Here are some records. Repeat them all exactly.

※

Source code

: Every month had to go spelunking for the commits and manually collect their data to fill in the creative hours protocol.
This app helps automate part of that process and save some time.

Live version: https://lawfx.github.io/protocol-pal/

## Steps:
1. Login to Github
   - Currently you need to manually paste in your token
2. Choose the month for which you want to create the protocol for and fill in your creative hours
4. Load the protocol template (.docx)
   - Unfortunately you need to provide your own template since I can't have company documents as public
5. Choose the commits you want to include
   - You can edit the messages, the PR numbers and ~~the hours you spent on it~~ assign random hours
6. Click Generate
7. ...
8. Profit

※

● **THE COMPLETED TASK**
Source code

: Every month had to go spelunking for the commits and manually collect their data to fill in the creative hours protocol.
This app helps automate part of that process and save some time.

Live version: https://lawfx.github.io/protocol-pal/

## Steps:
1. Login to Github
   - Currently you need to manually paste in your token
2. Choose the month for which you want to create the protocol for and fill in your creative hours
4. Load the protocol template (.docx)
   - Unfortunately you need to provide your own template since I can't have company documents as public
5. Choose the commits you want to include
   - You can edit the messages, the PR numbers and ~~the hours you spent on it~~ assign random hours
6. Click Generate
7. ...
8. Profit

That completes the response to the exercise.